◆ **PROVIDED MATERIAL**:
◇ ◇ ◇ ◇ ◇ ◇ ◇

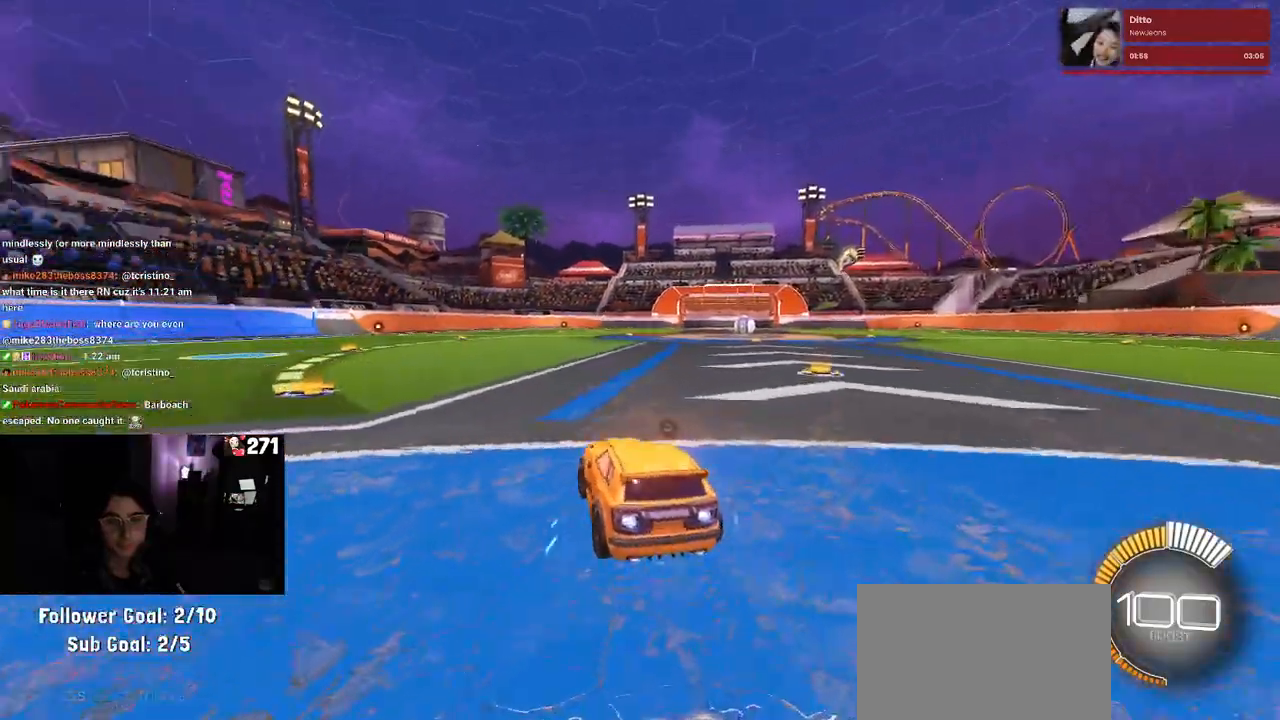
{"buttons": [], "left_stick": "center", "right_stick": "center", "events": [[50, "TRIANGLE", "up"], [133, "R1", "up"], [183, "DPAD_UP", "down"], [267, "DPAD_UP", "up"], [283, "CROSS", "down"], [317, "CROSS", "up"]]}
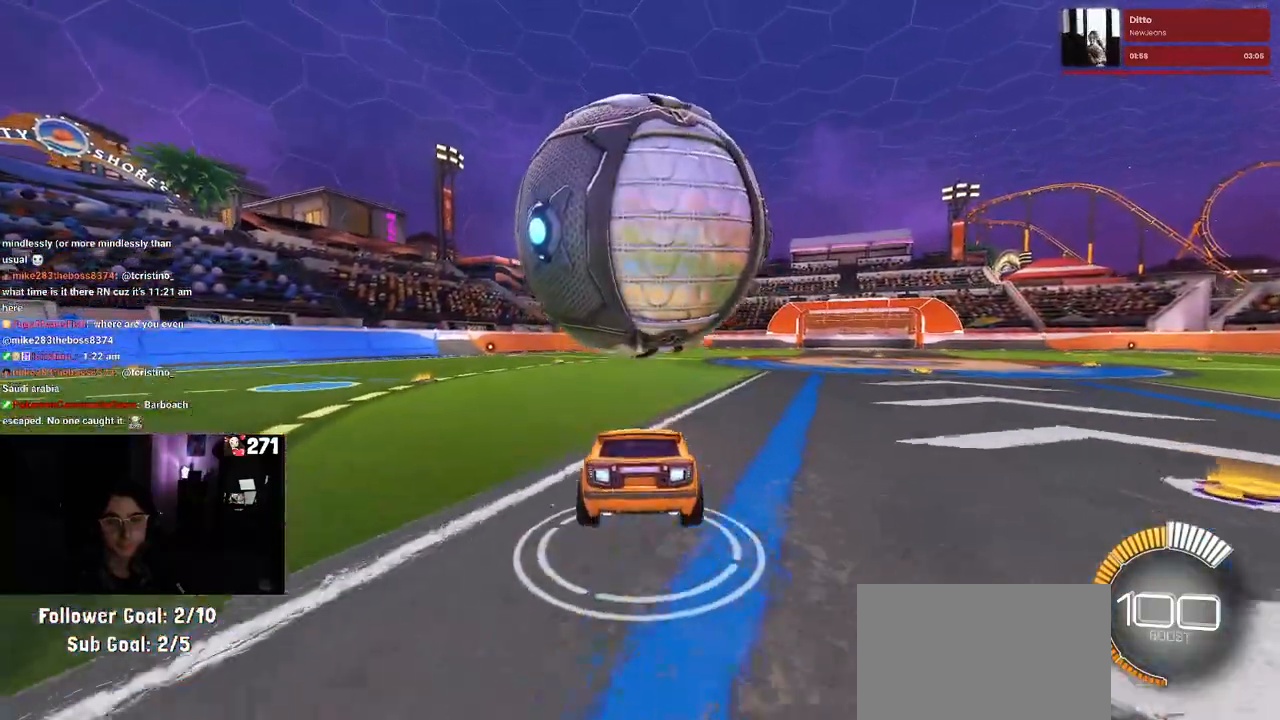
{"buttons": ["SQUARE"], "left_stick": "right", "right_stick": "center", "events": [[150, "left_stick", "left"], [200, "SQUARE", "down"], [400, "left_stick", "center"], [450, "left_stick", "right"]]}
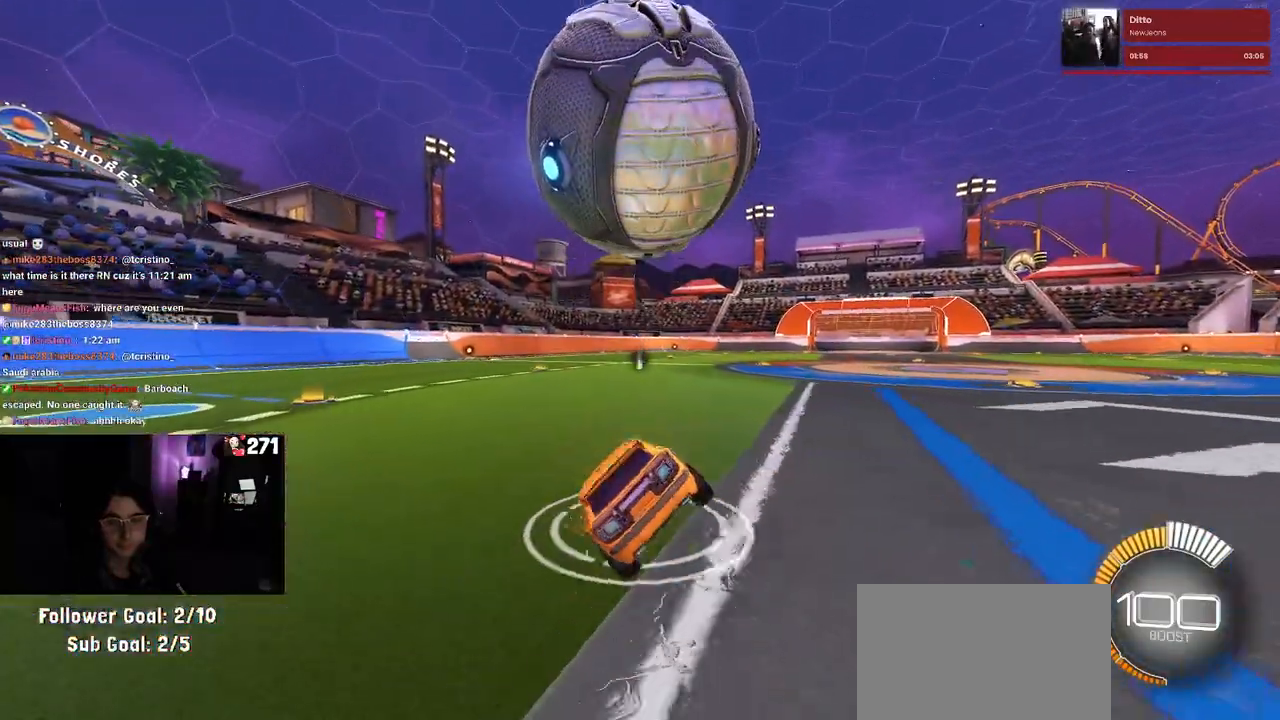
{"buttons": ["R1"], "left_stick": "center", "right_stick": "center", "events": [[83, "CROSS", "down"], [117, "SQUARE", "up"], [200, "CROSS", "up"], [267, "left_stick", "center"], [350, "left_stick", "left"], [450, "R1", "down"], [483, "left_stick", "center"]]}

◇ ◇ ◇ ◇ ◇ ◇ ◇

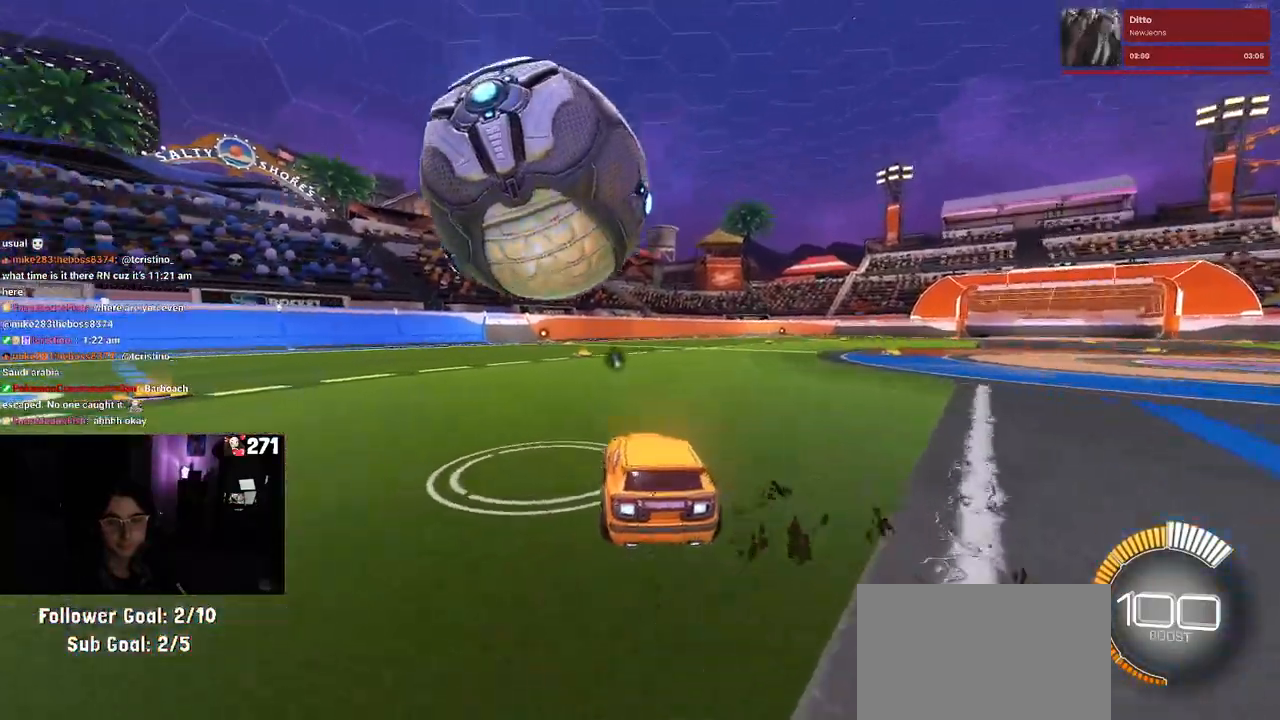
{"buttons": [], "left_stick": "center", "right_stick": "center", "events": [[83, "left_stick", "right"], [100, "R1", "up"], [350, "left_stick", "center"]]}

◇ ◇ ◇ ◇ ◇ ◇ ◇

◆ **WHAT TO PRODUCE**:
Copy each line of the listing above that contains the word "CROSS".

◆ **WRITTEN RESPONSE**:
{"buttons": [], "left_stick": "center", "right_stick": "center", "events": [[50, "TRIANGLE", "up"], [133, "R1", "up"], [183, "DPAD_UP", "down"], [267, "DPAD_UP", "up"], [283, "CROSS", "down"], [317, "CROSS", "up"]]}
{"buttons": ["R1"], "left_stick": "center", "right_stick": "center", "events": [[83, "CROSS", "down"], [117, "SQUARE", "up"], [200, "CROSS", "up"], [267, "left_stick", "center"], [350, "left_stick", "left"], [450, "R1", "down"], [483, "left_stick", "center"]]}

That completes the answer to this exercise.